I'm a little confused a by the statement that with constant magnification, depth of field is virtually constant regardless of focal length. My confusion stems from the fact that in order to keep the same magnification you have to change your distance from the subject. You are changing two variables simultaneously. It seems you could just as easily argue that with constant magnification, depth of field is virtually constant regardless of distance to subject. (Maybe that's obvious but I've never heard it stated that way before.)
I found another couple of excellent articles (http://toothwalker.org/optics/dof.html and http://www.scottbideauphotography.co...s-compression/) that point out that moving the camera position changes the perspective and so comparing a photo that was taken at a distance of 1 m with a focal length of 20 mm to another photo that was taken at a distance of 5 m with a focal length of 100 mm is really comparing two different photos.
This got me thinking. It seems the whole concept of depth of field is based on:
- Limitations in our ability to discern minute differences in focus.
- The size of the out of focus object (circle of confusion.) If the object is larger we can more easily discern its "sharpness" or "bluriness."
If that's the case then the illusion of depth of field is impacted by two or three things: aperture, magnification, and resolving power. Magnification happens in a lot of ways:
- Increasing the focal length
- Moving the camera closer to what is being photographed
- Enlarging an image taken by a cropped sensor to the same size as an image taken by a full frame sensor
- Post-production cropping and enlarging
- Moving your eyes closer to a print
Each of these ways to magnify an object may have a different level of impact, but a generalization might be that any time you enlarge/magnify something you can see more detail. Increasing focal length (magnifying) while simultaneously moving the camera further away (de-magnifying) sort of cancels each other out, doesn't it? And it's no wonder that taking a small portion of the background from one image and enlarging it to compare with another "un-enlarged" background will result in almost identical perceived depth of field. In the end, smaller things always appear sharper.
Further, anything that impacts our ability to resolve minute differences in focus should have an impact. The resolution of the lens, the resolution of the sensor, the resolution of a monitor or printer, the resolution of our eyes -- these all should impact the illusion of depth of field, right?
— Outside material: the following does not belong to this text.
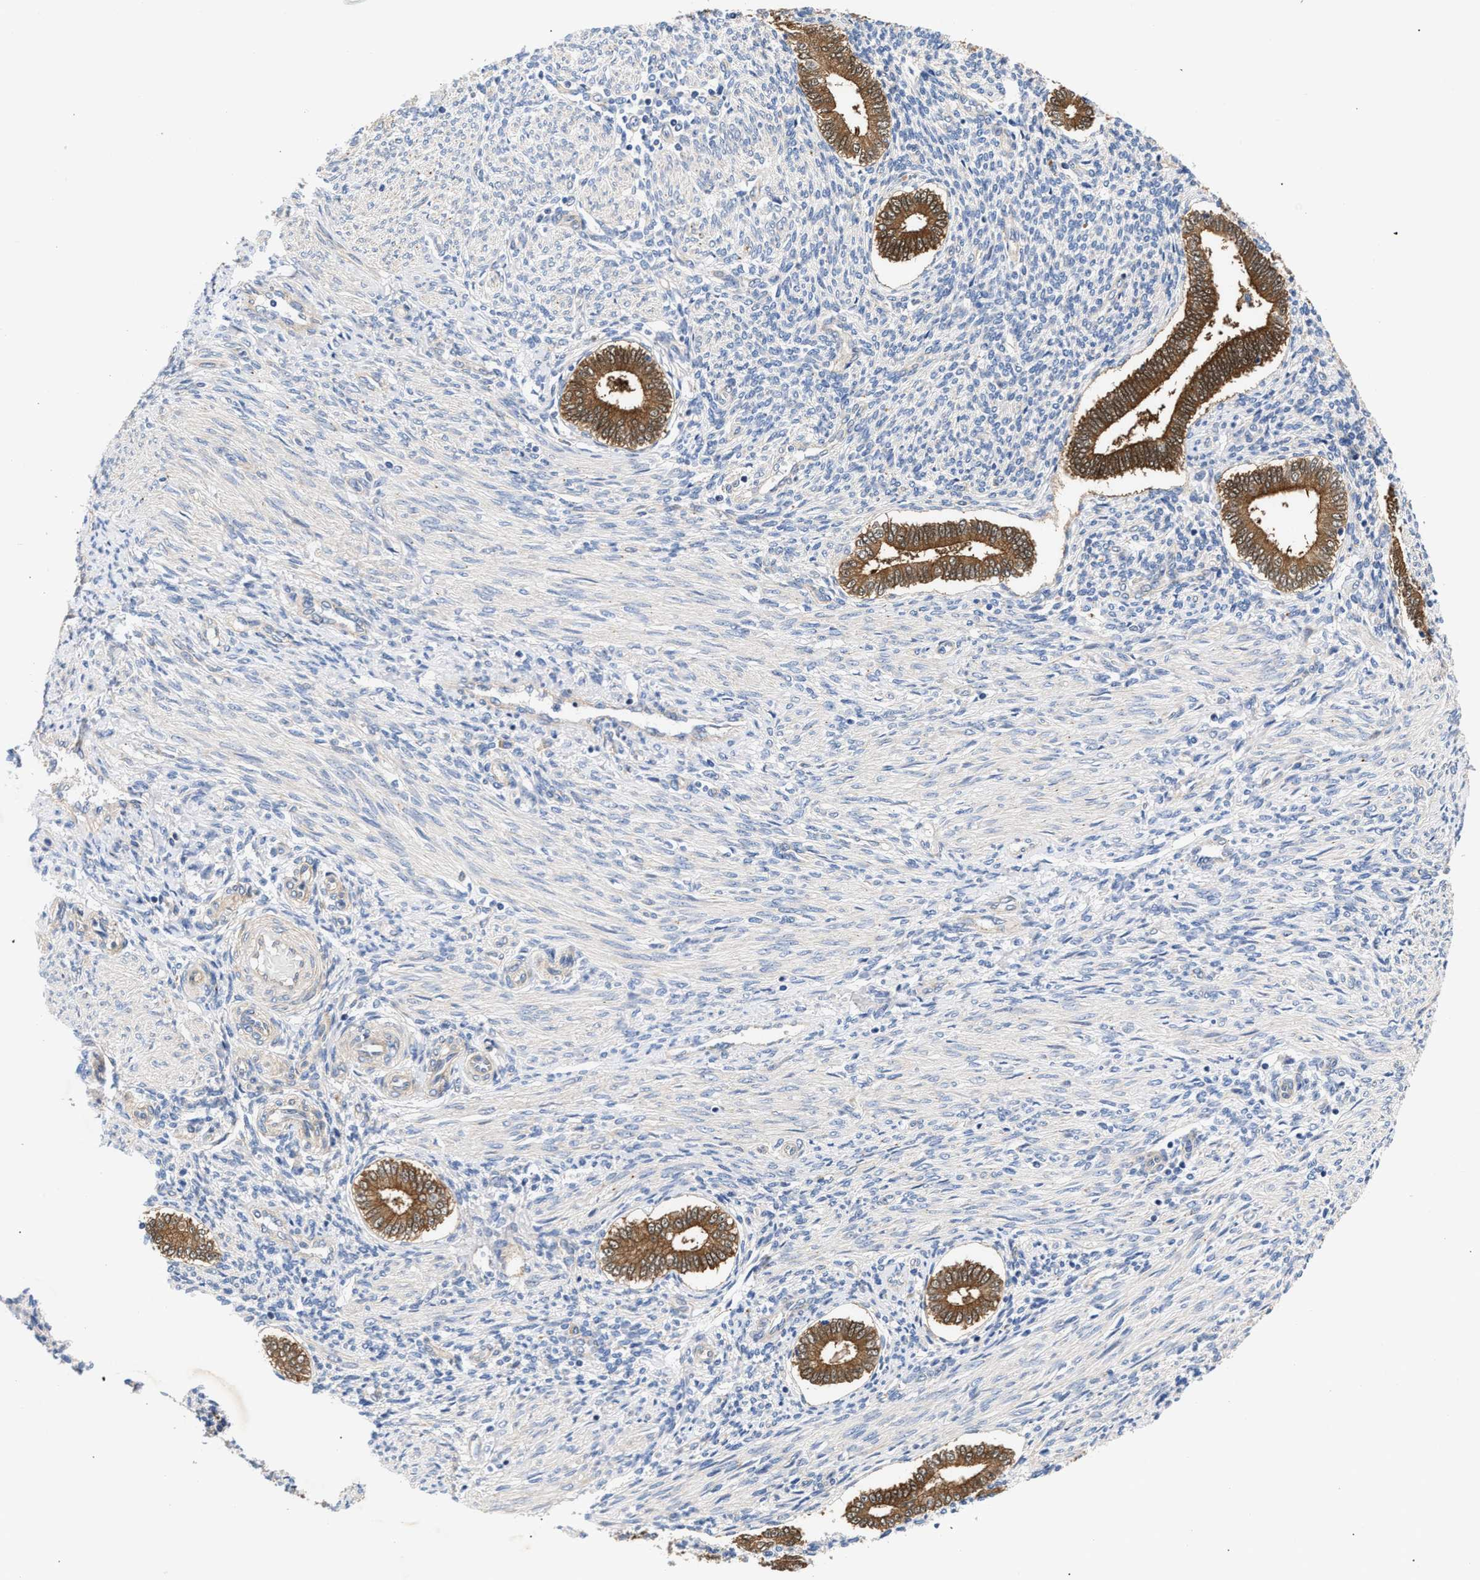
{"staining": {"intensity": "weak", "quantity": "<25%", "location": "cytoplasmic/membranous"}, "tissue": "endometrium", "cell_type": "Cells in endometrial stroma", "image_type": "normal", "snomed": [{"axis": "morphology", "description": "Normal tissue, NOS"}, {"axis": "topography", "description": "Endometrium"}], "caption": "An image of human endometrium is negative for staining in cells in endometrial stroma. (DAB (3,3'-diaminobenzidine) immunohistochemistry (IHC) with hematoxylin counter stain).", "gene": "CCDC146", "patient": {"sex": "female", "age": 42}}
I'm sure I'm glossing over a ton of detail but I'm trying to understand the basic concepts that I can leverage to impact my photography. Among these should be:
- Only one plane in the photo is truly in focus
- Aperture impacts perceived depth of field
- Magnification or enlargement impacts perceived depth of field.
- Viewing distance impacts perceived depth of field.
- Depth of field is almost never spaced equally in front of and behind the focal plane
Am I understanding this correctly?
Thanks again for your great article and this wonderful web site.